For the week, the S&P 500 added 1.2% while the Dow Jones Industrial Average climbed 1%. The NASDAQ Composite was the best of the three major U.S. indexes with a weekly pop of 1.71%. The Russell Microcap Index turned in a most impressive gain at 1.94% and is up 14.56% YTD.
With the S&P 500 and the Dow both reaching record closes yet again in the final trading day of the week, it is fair to say that animal spirits are high and that the “Sell in May and Go Away” crowd have been unable to impart their will on this market.
Is the S&P Over-valued?
The rub is that the S&P 500 is starting to look expensive relative to historical standards. The index is valued at 16 times reported profits, approaching the most expensive levels in almost three years, according to data compiled by Bloomberg. The multiple was 17.5 at the previous market peak in October 2007, also reported by Bloomberg.
Another indication that microcaps are shaking off the valuation noise and are embracing elevated risk appetite to climb higher, the Guggenheim Wilshire Micro-Cap ETF (NYSE: WMCR) jumped 1.6%. The bull run seems to have some legs left as indicated by the movement beyond big-cap stocks into thousands of smaller names.
|The Markets @ 5/10/2013|
|Index||Close||Weekly||% Change||YTD Change||YTD%|
Back to Back to Back Weeks Like This Can Make Your Head Spin
You gotta love all these Green numbers… especially because it keeps the “Sell in May and Go Away” crowd at bay.
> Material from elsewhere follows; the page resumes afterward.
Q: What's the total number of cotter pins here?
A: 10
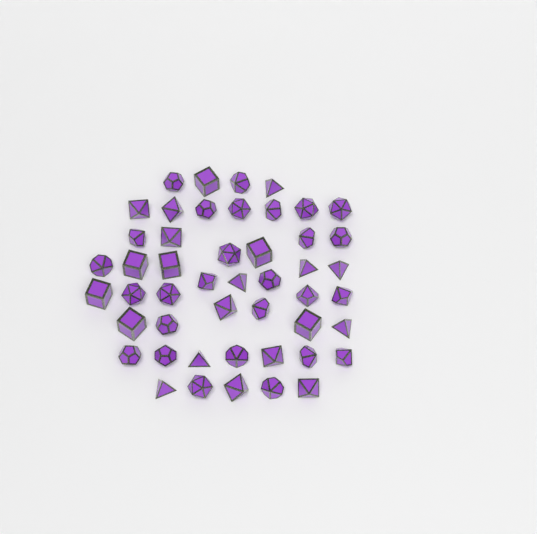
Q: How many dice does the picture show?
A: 48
As we noted last week, it’s still a little early to tell, so enjoy the gains and consider protecting them with some intelligent stop-losses. If your stocks continue a strong upward move, then raise your stop-losses too.
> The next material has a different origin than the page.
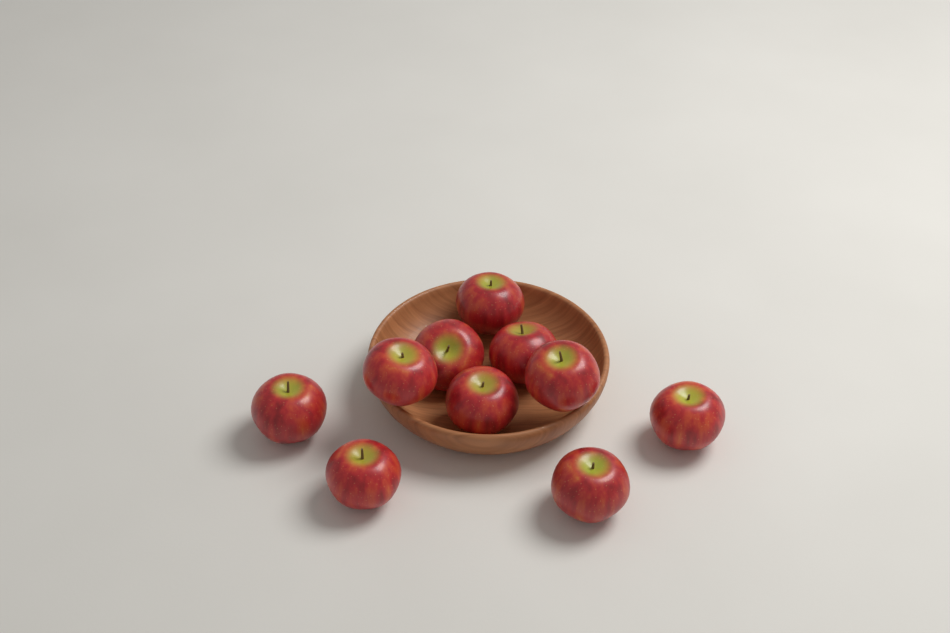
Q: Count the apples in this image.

Oil prices continue a slight upward move – WTI Crude Oil closed at $96.04 last week…+$0.43.
Of course gold reversed its direction…the US Dollar was up – Gold closed at $1,436.80 on Friday, off $27.50 while the US Dollar gained $0.0074 to close at 0.7698 euros.
Bonds were down…Big Time Down – The 10-year bond lost $3.69 to close at $98.64 and the 30-year really backed up, losing $7.78 to close at $95.58.
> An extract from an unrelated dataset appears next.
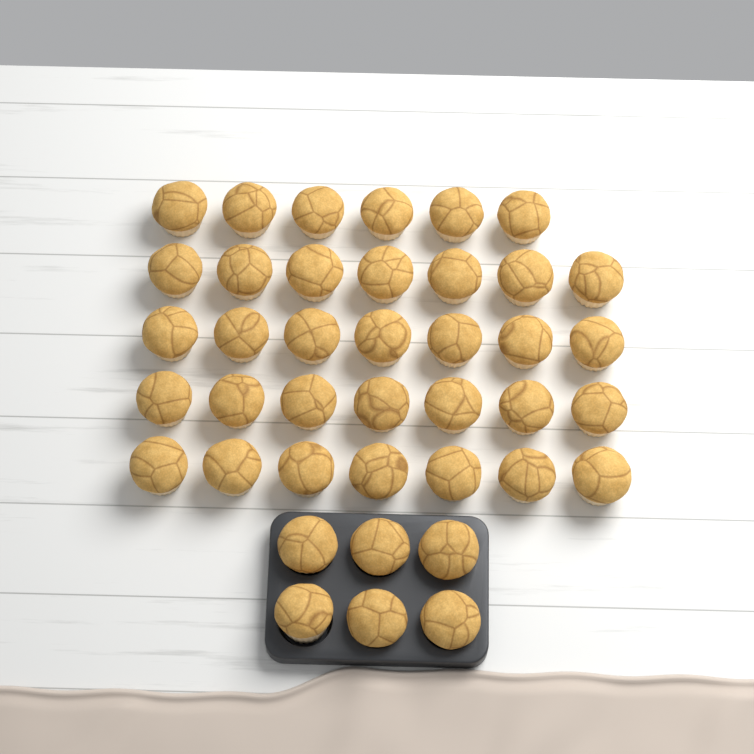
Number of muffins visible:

Compared to the previous week, the trading week ending May 10 was light on economic data, but the data points that were reported were mostly positive.
In economic news, the Mortgage Bankers Association said the number of mortgage applications filed in the U.S. last week rose 7% while the refinancing index increased 8%.
On Thursday, the U.S. Labor Department said initial claims for jobless benefits fell by 18,000 last week to a five-year low of 324,000. Analysts expected a reading of 345,000 claims.
Separately, the Commerce Department said the U.S. trade deficit narrowed to $38.8 billion in the first quarter.
On the economic data front, the week was more about global central banks lowering interest rates, including those in Australia, South Korea and Vietnam. Those actions come on the heels of the European Central Bank lowering rates in the prior week and there is increased speculation that before May is over, investors will be treated to lower rates in other parts of the world as well.
This is good news for those looking for global micro-cap exposure, including both developed and emerging markets fare.
The Bottom Line for Stocks
Here is an interesting tidbit for those that think they have missed out on the rally or that stocks have risen too far too fast: This year is only the 11th-best start to a year since 1991, according to Bespoke Investment Group.
In terms of places to go shopping for micro-cap opportunities, as we noted earlier, the emerging markets arena is clearly an attractive place right now. That could continue to be the case as more central banks step up to the rate cutting plate. Thailand is believed to be a prime candidate to pare rates later this month and that is just one example.
Laggards are starting to show some signs of playing catch-up, and that includes technology and basic materials names (industrial, not precious metals). We reiterate previous bullish calls on financial services and health care microcaps.